Targeting protein phosphatases in cancer immunotherapy and autoimmune disorders

Abstract

Protein phosphatases act as key regulators of multiple important cellular processes and are attractive therapeutic targets for various diseases. Although extensive effort has been dedicated to phosphatase-targeted drug discovery, early expeditions for competitive phosphatase inhibitors were plagued by druggability issues, leading to the stigmatization of phosphatases as difficult targets. Despite challenges, persistent efforts have led to the identification of several drug-like, non-competitive modulators of some of these enzymes - including SH2 domain-containing protein tyrosine phosphatase 2, protein tyrosine phosphatase 1B, vascular endothelial protein tyrosine phosphatase and protein phosphatase 1 - reigniting interest in therapeutic targeting of phosphatases. Here, we discuss recent progress in phosphatase drug discovery, with emphasis on the development of selective modulators that exhibit biological activity. The roles and regulation of protein phosphatases in immune cells and their potential as powerful targets for immuno-oncology and autoimmunity indications are assessed.

Fig. 1. Mechanisms of action of phosphatase-targeted drugs.

a,b, Orthosteric inhibitors bind to the phosphatase active site. a, Competitive inhibitors compete with substrate for binding to the phosphatase. b, Uncompetitive inhibitors bind to a phosphatase–substrate complex, preventing completion of catalysis. c, Oxidizing protein tyrosine phosphatase (PTP) inhibitors lead to oxidation of the PTP catalytic Cys. d, Irreversible inhibitors render the phosphatase inactive by covalently modifying the active site. e, Allosteric inhibitors induce or stabilize a catalytically unfavourable conformation of the phosphatase. f, Protein–protein interaction inhibitors disrupt or prevent complex formation between a phosphatase and its binding partner. g, Protein serine/threonine phosphatases (PSPs) can be inhibited by targeting specific regulatory subunits. h, PSPs can be activated by molecules that stabilize specific holoenzyme complexes. i, Phosphatases can be targeted by decoy biologics (targeting the extracellular region of receptor PTPs (RPTPs) or an intracellular region) or through antibodies. j, Proteolysis-targeting chimera (PROTAC) molecules target the phosphatase for degradation by bringing it into close proximity with an E3 ubiquitin ligase. CDC25, cell division cycle 25; EYA2, eyes absent 2; LMPTP, low-molecular-weight PTP; mAb, monoclonal antibody; PRL, phosphatase of regenerating liver; SET, su(var)3-9, enhancer of zeste, trithorax; SHP2, SH2 domain-containing PTP 2; STEP, striatum-enriched PTP; TC-PTP, T cell PTP; VE-PTP, vascular endothelial PTP; WIP1, wild-type p53-induced phosphatase 1.
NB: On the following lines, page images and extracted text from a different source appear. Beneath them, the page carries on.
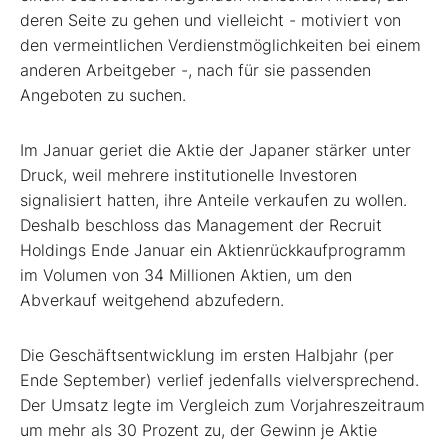
deren Seite zu gehen und vielleicht - motiviert von
den vermeintlichen Verdienstmöglichkeiten bei einem
anderen Arbeitgeber -, nach für sie passenden
Angeboten zu suchen.
Im Januar geriet die Aktie der Japaner stärker unter
Druck, weil mehrere institutionelle Investoren
signalisiert hatten, ihre Anteile verkaufen zu wollen.
Deshalb beschloss das Management der Recruit
Holdings Ende Januar ein Aktienrückkaufprogramm
im Volumen von 34 Millionen Aktien, um den
Abverkauf weitgehend abzufedern.
Die Geschäftsentwicklung im ersten Halbjahr (per
Ende September) verlief jedenfalls vielversprechend.
Der Umsatz legte im Vergleich zum Vorjahreszeitraum
um mehr als 30 Prozent zu, der Gewinn je Aktie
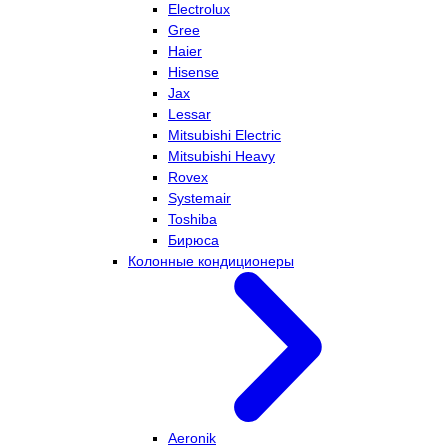
Electrolux
Gree
Haier
Hisense
Jax
Lessar
Mitsubishi Electric
Mitsubishi Heavy
Rovex
Systemair
Toshiba
Бирюса
Колонные кондиционеры
Aeronik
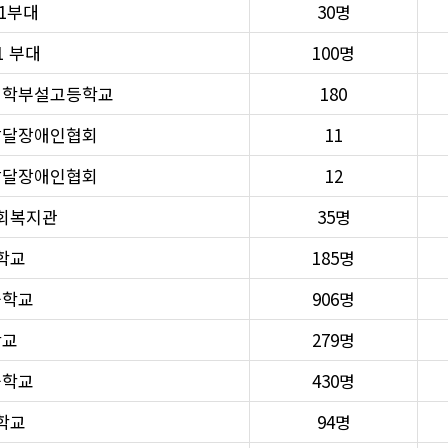
11부대
30명
1 부대
100명
대학부설고등학교
180
발달장애인협회
11
발달장애인협회
12
회복지관
35명
학교
185명
중학교
906명
학교
279명
중학교
430명
학교
94명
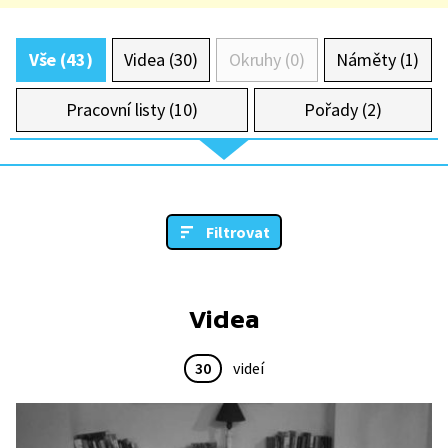
Vše (43)
Videa (30)
Okruhy (0)
Náměty (1)
Pracovní listy (10)
Pořady (2)
Filtrovat
Videa
30
videí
Fig. 2. Regulation of SHP2 in tumour immunotherapy.

a, SH2 domain-containing PTP 2 (SHP2) is regulated by an auto-inhibited intramolecular mechanism. In the open conformation, the catalytic domain of SHP2 remains accessible for interaction with substrate. In the closed or inactive conformation, the N-SH2 domain blocks access to the catalytic site, rendering SHP2 inactive. SHP1 undergoes a similar regulation mechanism. b,c, Models for the PD1–SHP2 interaction. b, Two-step activation model. Before PD1 engagement on T cells, SHP2 resides in the auto-inhibited closed conformation. PDL1 binding recruits SHP2 to the phosphorylated immunoreceptor tyrosine-based switch motif (ITSM). Phosphorylation of the immunoreceptor tyrosine-based inhibitory motif (ITIM) unfolds SHP2 into its active conformation. c, Dimerization model. SHP2 induces PD1 dimerization through N-SH2 and C-SH2 binding to the phospho-ITSM on two distinct PD1 molecules. TCR, T cell receptor.